Social and physical activities, from aerobics and yoga sessions to quizzes and museum visits, are regularly organised for the staff at Uusix. Oikarinen explains that many people there are recovering from problems such as excessive alcohol or drug use, in addition to long-term unemployment.

Getting back on track

Tuukka Semi is gathering experience in graphic design at Uusix while also getting himself back into the swing of working life.Photo: Hernan Patiño

Marginalised jobseekers are referred to Uusix from Helsinki’s social services department. The only strict requirement is that applicants must promise that they are not currently using illegal drugs.

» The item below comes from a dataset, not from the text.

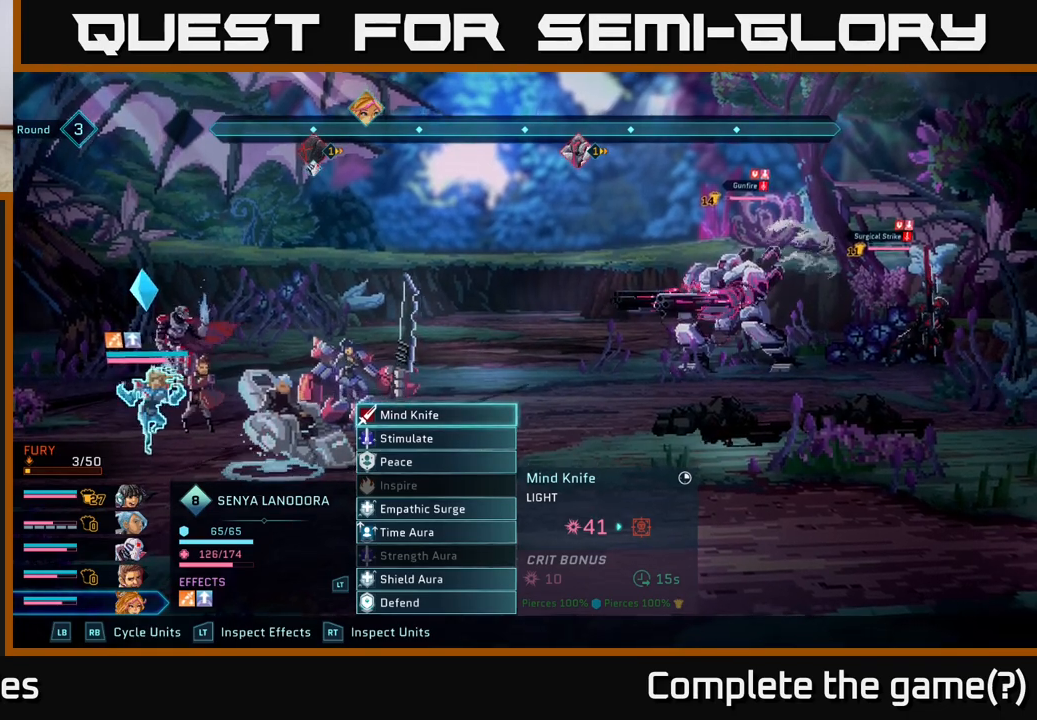
{"buttons": [], "left_stick": "down", "right_stick": "center", "events": [[367, "left_stick", "down"]]}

Tuukka Semi, who is in his late 30s, has worked at Uusix for almost a year, specialising in graphic design and IT work, including the production of Uusix’s own magazine and website. “I was previously unemployed for many years, only able to find occasional freelance work after dropping out long ago from a graphics course at a polytechnic institute,” he says.

Semi also suffered from alcohol problems, but he feels his job at Uusix is now putting him back on the right path. “I believe working here will help me to get back into working life more permanently,” he says. “It’s great to get into a routine and gain good practical experience in a field that interests me.”

Constant renewal

Anita Pulli uses spare cloth donated by Finnish design house Marimekko to sew tote bags printed with Uusix’s own designs.Photo: Hernan Patiño

The Uusix workshops bustle with people busy fixing old chairs, converting old keys and coins into trendy jewellery, and tinkering with used bikes and computers.

Many of Uusix’s design products are passed on to departments of the City of Helsinki for use as gifts. Others are sold in pop-up Uusix stalls at events, or in a permanent shop adjoining the workshops, where mugs, printed bags and unique jewellery items are among the most popular purchases.